_Problem description_
Word for word, repeat the lines of the records from the one containing "left knee: (1392, 610)" through the last line, both included.

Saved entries
--- --- ---

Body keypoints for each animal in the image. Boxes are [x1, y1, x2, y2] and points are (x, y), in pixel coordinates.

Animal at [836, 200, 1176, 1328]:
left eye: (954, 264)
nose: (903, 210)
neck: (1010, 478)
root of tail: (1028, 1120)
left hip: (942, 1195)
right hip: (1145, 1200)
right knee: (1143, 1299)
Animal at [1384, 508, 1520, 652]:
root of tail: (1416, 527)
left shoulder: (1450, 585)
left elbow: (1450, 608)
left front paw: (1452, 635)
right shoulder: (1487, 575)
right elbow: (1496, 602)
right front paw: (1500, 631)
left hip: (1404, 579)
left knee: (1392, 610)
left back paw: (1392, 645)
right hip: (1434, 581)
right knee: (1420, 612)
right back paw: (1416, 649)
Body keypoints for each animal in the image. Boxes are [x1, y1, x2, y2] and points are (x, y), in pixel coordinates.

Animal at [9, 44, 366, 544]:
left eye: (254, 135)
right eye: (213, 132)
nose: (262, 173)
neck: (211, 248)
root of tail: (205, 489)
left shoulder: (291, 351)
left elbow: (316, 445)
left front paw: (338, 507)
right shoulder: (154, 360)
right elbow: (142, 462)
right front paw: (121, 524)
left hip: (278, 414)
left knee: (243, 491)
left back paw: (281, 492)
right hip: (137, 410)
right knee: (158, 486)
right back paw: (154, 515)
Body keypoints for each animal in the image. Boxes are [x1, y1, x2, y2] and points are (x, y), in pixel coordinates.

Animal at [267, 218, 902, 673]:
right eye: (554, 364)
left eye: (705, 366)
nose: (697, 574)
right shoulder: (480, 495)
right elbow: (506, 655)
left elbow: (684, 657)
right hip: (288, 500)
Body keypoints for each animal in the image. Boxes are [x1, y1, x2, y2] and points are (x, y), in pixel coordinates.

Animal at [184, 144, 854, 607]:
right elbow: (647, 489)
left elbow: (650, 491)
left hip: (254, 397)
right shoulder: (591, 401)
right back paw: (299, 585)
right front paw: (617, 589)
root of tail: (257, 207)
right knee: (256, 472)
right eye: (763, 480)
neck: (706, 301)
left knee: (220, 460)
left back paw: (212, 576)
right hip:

--- --- ---

_Task response_
left knee: (1392, 610)
left back paw: (1392, 645)
right hip: (1434, 581)
right knee: (1420, 612)
right back paw: (1416, 649)
Body keypoints for each animal in the image. Boxes are [x1, y1, x2, y2] and points are (x, y), in pixel coordinates.

Animal at [9, 44, 366, 544]:
left eye: (254, 135)
right eye: (213, 132)
nose: (262, 173)
neck: (211, 248)
root of tail: (205, 489)
left shoulder: (291, 351)
left elbow: (316, 445)
left front paw: (338, 507)
right shoulder: (154, 360)
right elbow: (142, 462)
right front paw: (121, 524)
left hip: (278, 414)
left knee: (243, 491)
left back paw: (281, 492)
right hip: (137, 410)
right knee: (158, 486)
right back paw: (154, 515)
Body keypoints for each animal in the image. Boxes are [x1, y1, x2, y2] and points are (x, y), in pixel coordinates.

Animal at [267, 218, 902, 673]:
right eye: (554, 364)
left eye: (705, 366)
nose: (697, 574)
right shoulder: (480, 495)
right elbow: (506, 655)
left elbow: (684, 657)
right hip: (288, 500)
Body keypoints for each animal in the image. Boxes are [x1, y1, x2, y2] and points are (x, y), in pixel coordinates.

Animal at [184, 144, 854, 607]:
right elbow: (647, 489)
left elbow: (650, 491)
left hip: (254, 397)
right shoulder: (591, 401)
right back paw: (299, 585)
right front paw: (617, 589)
root of tail: (257, 207)
right knee: (256, 472)
right eye: (763, 480)
neck: (706, 301)
left knee: (220, 460)
left back paw: (212, 576)
right hip:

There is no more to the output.